*** Opening Input ***

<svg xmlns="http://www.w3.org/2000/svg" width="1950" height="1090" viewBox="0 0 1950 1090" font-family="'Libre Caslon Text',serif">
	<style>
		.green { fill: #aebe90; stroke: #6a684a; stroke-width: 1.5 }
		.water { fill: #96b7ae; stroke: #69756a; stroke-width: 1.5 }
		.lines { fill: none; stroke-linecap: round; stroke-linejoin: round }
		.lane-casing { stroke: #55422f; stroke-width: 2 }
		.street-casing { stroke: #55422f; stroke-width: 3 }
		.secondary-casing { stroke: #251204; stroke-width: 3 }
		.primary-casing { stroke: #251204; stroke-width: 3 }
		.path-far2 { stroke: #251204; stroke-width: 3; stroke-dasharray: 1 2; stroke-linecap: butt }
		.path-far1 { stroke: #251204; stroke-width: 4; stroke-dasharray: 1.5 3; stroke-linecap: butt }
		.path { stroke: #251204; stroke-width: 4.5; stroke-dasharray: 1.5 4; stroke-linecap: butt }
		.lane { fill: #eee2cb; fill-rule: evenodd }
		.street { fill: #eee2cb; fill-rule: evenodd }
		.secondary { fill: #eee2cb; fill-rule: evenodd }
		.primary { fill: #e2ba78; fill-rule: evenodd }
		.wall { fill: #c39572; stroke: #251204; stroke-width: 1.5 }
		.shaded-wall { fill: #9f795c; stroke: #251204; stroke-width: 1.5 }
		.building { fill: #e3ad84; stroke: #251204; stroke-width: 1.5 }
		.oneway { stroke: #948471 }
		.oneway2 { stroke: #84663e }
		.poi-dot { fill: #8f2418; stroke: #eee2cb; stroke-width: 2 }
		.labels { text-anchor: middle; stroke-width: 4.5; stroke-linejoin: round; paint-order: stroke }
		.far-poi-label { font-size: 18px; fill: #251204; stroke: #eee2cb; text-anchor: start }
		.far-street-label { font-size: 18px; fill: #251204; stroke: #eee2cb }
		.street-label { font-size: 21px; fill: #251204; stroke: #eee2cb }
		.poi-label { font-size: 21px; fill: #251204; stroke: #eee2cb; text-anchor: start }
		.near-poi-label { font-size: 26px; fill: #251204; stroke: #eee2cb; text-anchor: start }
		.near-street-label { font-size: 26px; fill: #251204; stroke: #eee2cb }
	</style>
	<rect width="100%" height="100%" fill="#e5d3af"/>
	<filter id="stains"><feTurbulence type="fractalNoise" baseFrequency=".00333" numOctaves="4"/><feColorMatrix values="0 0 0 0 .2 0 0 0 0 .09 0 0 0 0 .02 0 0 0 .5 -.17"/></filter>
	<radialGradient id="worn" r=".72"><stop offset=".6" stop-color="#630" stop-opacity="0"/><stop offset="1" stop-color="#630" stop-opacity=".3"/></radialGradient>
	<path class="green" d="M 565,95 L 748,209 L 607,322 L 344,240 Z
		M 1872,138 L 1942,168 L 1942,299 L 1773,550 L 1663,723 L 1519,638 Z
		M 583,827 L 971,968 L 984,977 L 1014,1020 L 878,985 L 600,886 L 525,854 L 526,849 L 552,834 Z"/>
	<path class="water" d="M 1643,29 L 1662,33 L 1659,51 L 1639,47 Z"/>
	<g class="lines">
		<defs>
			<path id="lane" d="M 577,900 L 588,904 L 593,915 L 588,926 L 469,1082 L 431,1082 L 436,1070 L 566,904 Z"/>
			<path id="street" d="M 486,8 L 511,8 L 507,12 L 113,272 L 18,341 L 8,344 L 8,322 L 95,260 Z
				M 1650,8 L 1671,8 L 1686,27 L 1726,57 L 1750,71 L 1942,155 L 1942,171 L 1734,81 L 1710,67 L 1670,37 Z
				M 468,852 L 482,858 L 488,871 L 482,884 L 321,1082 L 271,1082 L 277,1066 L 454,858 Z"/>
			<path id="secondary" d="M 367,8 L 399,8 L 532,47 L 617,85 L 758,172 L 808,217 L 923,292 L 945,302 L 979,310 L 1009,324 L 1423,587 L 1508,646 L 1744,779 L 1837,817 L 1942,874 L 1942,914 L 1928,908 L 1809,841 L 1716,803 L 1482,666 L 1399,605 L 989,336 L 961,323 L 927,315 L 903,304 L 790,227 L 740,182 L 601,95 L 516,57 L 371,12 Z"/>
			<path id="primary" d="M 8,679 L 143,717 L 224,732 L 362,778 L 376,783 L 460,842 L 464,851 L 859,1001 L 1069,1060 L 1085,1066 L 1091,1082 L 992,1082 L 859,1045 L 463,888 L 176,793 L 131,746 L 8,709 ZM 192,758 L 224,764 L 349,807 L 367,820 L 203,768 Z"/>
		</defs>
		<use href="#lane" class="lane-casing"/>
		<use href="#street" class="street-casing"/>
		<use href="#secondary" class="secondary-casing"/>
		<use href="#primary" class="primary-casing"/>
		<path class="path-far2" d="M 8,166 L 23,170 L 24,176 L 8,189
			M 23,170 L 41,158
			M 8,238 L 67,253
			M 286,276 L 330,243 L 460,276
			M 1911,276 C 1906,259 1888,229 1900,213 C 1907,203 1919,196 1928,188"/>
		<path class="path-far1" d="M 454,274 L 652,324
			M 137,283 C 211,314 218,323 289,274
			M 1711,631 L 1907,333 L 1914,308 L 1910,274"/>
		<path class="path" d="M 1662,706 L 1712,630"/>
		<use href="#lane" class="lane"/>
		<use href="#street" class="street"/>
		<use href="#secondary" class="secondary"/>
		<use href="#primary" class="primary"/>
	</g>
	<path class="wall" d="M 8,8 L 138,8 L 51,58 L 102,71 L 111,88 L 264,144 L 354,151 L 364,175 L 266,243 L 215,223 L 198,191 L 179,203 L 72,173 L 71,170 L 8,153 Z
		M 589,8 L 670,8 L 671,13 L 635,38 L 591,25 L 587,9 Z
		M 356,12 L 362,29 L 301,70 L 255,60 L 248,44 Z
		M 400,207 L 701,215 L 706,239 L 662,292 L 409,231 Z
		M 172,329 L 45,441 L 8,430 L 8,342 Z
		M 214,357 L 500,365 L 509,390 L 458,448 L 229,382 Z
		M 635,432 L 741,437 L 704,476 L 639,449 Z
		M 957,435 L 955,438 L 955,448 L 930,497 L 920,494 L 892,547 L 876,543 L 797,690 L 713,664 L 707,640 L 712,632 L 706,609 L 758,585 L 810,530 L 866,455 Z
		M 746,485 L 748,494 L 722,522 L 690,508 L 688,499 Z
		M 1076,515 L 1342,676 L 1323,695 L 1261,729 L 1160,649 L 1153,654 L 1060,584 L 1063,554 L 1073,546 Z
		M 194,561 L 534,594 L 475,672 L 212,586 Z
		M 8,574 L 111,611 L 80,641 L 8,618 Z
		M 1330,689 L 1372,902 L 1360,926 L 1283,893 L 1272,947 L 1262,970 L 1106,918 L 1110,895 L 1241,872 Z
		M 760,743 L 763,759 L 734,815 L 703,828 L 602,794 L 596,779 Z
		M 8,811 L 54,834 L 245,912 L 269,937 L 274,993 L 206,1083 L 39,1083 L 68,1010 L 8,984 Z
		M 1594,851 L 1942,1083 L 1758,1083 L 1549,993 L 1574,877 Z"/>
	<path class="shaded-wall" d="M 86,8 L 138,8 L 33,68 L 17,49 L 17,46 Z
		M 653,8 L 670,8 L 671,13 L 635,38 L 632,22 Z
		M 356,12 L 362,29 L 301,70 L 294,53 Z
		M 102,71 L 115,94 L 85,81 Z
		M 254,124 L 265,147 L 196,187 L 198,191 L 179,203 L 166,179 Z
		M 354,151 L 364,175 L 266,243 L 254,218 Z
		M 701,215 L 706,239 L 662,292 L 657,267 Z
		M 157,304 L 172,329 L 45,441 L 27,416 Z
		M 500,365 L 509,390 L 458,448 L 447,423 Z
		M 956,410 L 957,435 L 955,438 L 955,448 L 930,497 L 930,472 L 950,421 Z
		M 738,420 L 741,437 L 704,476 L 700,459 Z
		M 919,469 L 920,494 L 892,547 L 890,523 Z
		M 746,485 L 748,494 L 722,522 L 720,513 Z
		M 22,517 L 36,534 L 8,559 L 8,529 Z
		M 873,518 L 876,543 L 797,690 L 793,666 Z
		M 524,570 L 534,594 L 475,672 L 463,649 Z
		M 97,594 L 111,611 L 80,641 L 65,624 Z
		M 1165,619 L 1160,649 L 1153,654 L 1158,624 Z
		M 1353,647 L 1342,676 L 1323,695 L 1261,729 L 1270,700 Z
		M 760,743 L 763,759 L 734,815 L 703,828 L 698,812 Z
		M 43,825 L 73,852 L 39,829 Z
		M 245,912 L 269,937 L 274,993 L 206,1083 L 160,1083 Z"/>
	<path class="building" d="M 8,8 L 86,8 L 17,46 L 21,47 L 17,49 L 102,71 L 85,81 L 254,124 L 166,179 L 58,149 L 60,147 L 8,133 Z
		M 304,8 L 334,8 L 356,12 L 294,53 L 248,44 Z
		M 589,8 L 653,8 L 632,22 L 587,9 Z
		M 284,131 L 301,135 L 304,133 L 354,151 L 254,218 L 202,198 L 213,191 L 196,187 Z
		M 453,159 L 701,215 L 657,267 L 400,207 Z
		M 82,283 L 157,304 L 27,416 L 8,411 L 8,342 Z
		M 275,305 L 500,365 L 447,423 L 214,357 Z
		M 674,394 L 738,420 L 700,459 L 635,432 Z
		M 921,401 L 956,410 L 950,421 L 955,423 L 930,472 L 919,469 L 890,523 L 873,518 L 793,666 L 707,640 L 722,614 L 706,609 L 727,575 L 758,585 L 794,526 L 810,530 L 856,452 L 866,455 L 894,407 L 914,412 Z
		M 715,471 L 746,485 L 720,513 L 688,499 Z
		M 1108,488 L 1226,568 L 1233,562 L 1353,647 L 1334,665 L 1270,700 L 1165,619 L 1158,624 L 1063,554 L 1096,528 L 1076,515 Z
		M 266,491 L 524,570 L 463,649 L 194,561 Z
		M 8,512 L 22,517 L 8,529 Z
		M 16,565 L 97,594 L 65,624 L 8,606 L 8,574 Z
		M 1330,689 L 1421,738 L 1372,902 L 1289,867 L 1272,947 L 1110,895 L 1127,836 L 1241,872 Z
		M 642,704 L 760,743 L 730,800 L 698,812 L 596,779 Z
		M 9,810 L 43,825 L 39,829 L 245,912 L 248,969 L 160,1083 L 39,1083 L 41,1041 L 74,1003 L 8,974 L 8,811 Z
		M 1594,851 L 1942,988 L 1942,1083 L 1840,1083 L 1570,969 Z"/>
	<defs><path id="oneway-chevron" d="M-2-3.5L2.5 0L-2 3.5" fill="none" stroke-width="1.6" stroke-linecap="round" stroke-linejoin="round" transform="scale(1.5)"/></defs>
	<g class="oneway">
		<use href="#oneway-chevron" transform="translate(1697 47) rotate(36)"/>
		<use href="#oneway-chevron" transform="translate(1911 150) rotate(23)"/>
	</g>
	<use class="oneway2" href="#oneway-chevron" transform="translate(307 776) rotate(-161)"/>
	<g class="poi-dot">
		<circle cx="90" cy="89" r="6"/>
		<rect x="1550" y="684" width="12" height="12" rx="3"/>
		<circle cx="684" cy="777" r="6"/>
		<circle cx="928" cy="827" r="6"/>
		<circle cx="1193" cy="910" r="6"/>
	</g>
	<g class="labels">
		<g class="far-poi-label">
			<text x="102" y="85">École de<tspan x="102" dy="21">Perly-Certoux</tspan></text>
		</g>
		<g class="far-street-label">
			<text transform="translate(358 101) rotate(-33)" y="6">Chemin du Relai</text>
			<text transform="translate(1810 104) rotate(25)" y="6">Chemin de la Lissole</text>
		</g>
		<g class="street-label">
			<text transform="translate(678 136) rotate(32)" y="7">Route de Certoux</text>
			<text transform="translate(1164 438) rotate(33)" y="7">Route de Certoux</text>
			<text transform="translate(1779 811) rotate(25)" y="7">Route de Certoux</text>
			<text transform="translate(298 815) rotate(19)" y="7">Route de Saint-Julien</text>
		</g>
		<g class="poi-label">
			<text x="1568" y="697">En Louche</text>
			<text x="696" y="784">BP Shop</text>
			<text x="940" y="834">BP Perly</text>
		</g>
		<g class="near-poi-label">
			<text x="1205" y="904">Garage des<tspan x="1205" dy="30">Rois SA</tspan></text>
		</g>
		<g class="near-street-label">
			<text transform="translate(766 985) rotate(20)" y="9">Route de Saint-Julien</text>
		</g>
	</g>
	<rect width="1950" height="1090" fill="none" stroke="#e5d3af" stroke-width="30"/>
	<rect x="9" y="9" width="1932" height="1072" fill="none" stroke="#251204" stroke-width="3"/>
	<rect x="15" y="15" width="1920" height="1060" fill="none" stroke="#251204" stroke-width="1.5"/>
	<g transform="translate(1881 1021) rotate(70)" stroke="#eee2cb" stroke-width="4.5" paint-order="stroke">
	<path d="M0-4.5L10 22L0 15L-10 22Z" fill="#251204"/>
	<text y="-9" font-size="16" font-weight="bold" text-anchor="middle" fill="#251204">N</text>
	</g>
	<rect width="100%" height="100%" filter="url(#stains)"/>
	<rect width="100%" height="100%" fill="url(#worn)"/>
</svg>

*** Closing Input ***

**The problem**.
Pull each line containing "lines" from the records.

**Result of this task**.
		.lines { fill: none; stroke-linecap: round; stroke-linejoin: round }
	<g class="lines">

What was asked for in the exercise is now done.